为实现上述目的,本发明通过以下技术方案实现:To achieve the above object, the present invention is achieved through the following technical solutions:
聚间苯二胺纳米粒子的合成方法,包括以下步骤,将水溶性二价铜化合物溶于水溶液中得溶液1,将间苯二胺单体溶于水溶液中得溶液2,将过硫酸盐溶于水溶液中得溶液3,将溶液1加入至溶液2中,其后,逐滴加入溶液3,加完溶液并充分反应后,将产物分离出来,The method for synthesizing poly-m-phenylenediamine nanoparticles comprises the steps of dissolving a water-soluble divalent copper compound in an aqueous solution to obtain a solution 1, dissolving a m-phenylenediamine monomer in an aqueous solution to obtain a
即得聚间苯二胺纳米粒子。That is, poly-m-phenylenediamine nanoparticles are obtained.
所述的二价铜化合物包括:硫酸铜,氯化铜和硝酸铜中的一种或几种。The divalent copper compound includes: one or more of copper sulfate, copper chloride and copper nitrate.
所述的二价铜化合物与间苯二胺单体的摩尔比为1:80~1:10。The molar ratio of the divalent copper compound to the m-phenylenediamine monomer is 1:80-1:10.
所述的过硫酸盐包括过硫酸铵、过硫酸钾和过硫酸钠中的一种或几种。The persulfate includes one or more of ammonium persulfate, potassium persulfate and sodium persulfate.
所述的过硫酸盐与间苯二胺单体的摩尔比为0.5:1~3:1。The molar ratio of the persulfate to the m-phenylenediamine monomer is 0.5:1-3:1.
所述的二价铜化合物的水溶液浓度为0.07~0.7mol/L;所述的过硫酸盐溶液浓度在0.05~0.5mol/L之间,间苯二胺单体的水溶液浓度为0.02~0.5mol/L。The concentration of the aqueous solution of the divalent copper compound is 0.07-0.7mol/L; the concentration of the persulfate solution is between 0.05-0.5mol/L, and the concentration of the aqueous solution of m-phenylenediamine monomer is 0.02-0.5mol /L.
所述的过硫酸盐溶液滴加时间为10-20min;滴加完后,反应2小时~5小时。The dropwise addition time of the persulfate solution is 10-20 minutes; after the dropwise addition, react for 2-5 hours.
上述反应温度在0~50℃之间。The above reaction temperature is between 0 and 50°C.
本发明方法中所述的引发剂是过硫酸盐,单体是间苯二胺。The initiator described in the method of the present invention is a persulfate, and the monomer is m-phenylenediamine.
本发明的有益效果:本发明所述的方法可高效制备纳米级聚间苯二胺,方法经济有效、操作简单,且产率有较大幅度的提升。聚合物在水和有机溶剂中的溶解性极弱,有利于其在水处理等领域的应用。合成的聚间苯二胺产物对水体中橙黄G吸附量可达353.8mg/g。Beneficial effects of the present invention: the method of the present invention can efficiently prepare nano-sized poly-m-phenylenediamine, the method is economical and effective, the operation is simple, and the yield is greatly improved.

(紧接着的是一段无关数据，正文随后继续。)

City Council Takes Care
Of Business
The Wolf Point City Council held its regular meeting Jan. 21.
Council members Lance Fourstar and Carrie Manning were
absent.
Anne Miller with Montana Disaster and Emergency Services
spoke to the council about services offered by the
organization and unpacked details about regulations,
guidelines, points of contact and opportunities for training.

The solubility of polymers in water and organic solvents is extremely weak, which is conducive to its application in water treatment and other fields. The synthetic poly-m-phenylenediamine product has an adsorption capacity of orange G in water up to 353.8mg/g.
附图说明 Description of drawings
图1是实施例1~4制备的聚间苯二胺的TEM图。由图可知,合成的聚间苯二胺尺寸在100~150纳米左右,为均匀的纳米粒子。A,B,C和D分别对应铜化合物与间苯二胺单体摩尔比为1:10,1:20,1:40和1:80合成的聚合物。Fig. 1 is the TEM figure of the poly-m-phenylenediamine prepared in embodiment 1~4. It can be seen from the figure that the synthesized poly-m-phenylenediamine has a size of about 100-150 nanometers and is a uniform nanoparticle. A, B, C and D correspond to the polymers synthesized with the molar ratios of copper compound and m-phenylenediamine monomer being 1:10, 1:20, 1:40 and 1:80, respectively.
图2是实施例1~4制备的聚间苯二胺的红外谱图。聚合物在3600-3000cm-1的两个吸收峰为氨基伸缩振动;在1620和1500cm-1附近的吸收分别对应醌式结构和苯式结构的伸缩振动;在1250cm-1附近的吸收峰为苯式结构的C-N伸缩振动。对比现有研究(Zhang,L.;et al.Langmuir 2011,27,10327)可知,所得产物为聚间苯二胺。A,B,C和D分别对应铜化合物与间苯二胺单体摩尔比为1:10,1:20,1:40和1:80合成的聚合物。Fig. 2 is the infrared spectrogram of the polym-phenylenediamine that embodiment 1~4 prepares. The two absorption peaks of the polymer at 3600-3000cm -1 are amino stretching vibrations; the absorptions around 1620 and 1500cm -1 correspond to the stretching vibrations of quinone structure and benzene structure respectively; the absorption peak around 1250cm -1 is benzene CN stretching vibration of the formula structure. Compared with the existing research (Zhang, L.; et al. Langmuir 2011, 27, 10327), it can be known that the obtained product is poly-m-phenylenediamine. A, B, C and D correspond to the polymers synthesized with the molar ratios of copper compound and m-phenylenediamine monomer being 1:10, 1:20, 1:40 and 1:80, respectively.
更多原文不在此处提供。